>> Begin

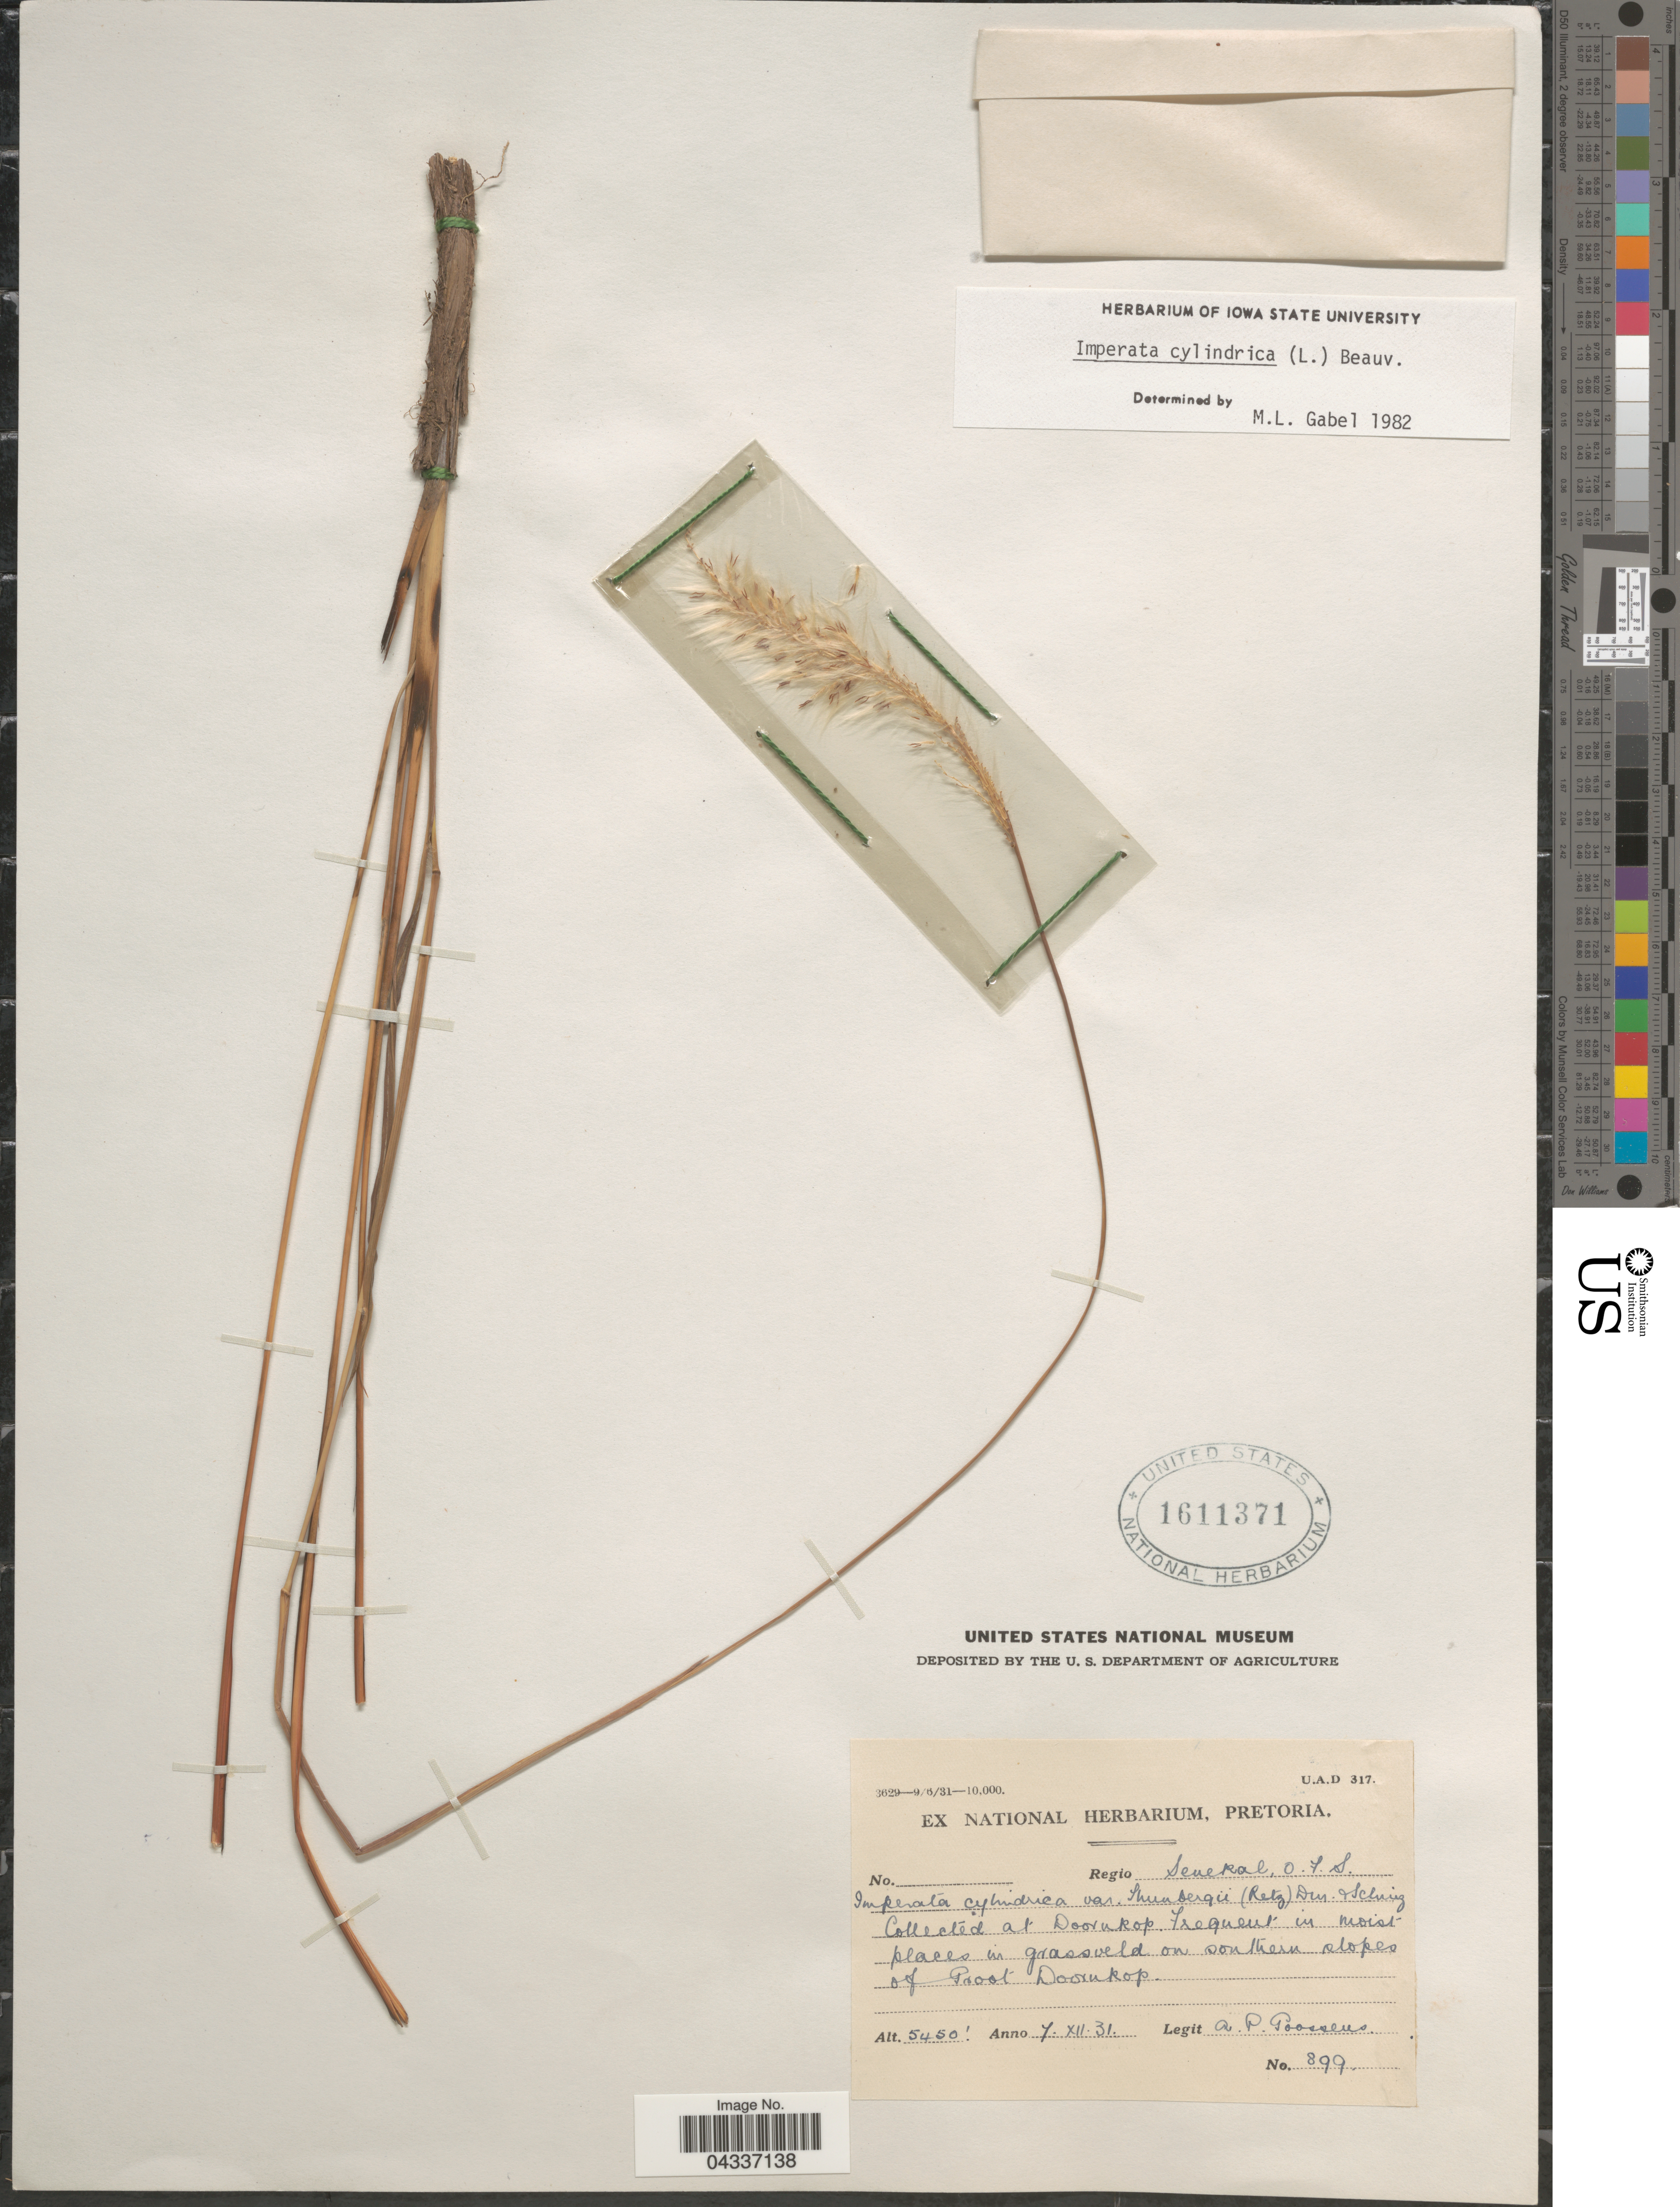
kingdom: Plantae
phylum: Tracheophyta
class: Liliopsida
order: Poales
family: Poaceae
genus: Imperata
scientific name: Imperata cylindrica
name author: (L.) P. Beauv.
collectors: A. P. G. Goossens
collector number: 899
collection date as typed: Transcribed d/m/y: 7/12/31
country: South Africa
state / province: Free State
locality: District Senekal, O.F.S. At Doornkop. On southern slopes of Groot Doornkop.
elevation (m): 1661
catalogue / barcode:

>> End

SHORT PROBLEM:
Please copy the rows above word for word, leaving out the pictures.

COMPLETE RESPONSE:
kingdom: Plantae
phylum: Tracheophyta
class: Liliopsida
order: Poales
family: Poaceae
genus: Imperata
scientific name: Imperata cylindrica
name author: (L.) P. Beauv.
collectors: A. P. G. Goossens
collector number: 899
collection date as typed: Transcribed d/m/y: 7/12/31
country: South Africa
state / province: Free State
locality: District Senekal, O.F.S. At Doornkop. On southern slopes of Groot Doornkop.
elevation (m): 1661
catalogue / barcode:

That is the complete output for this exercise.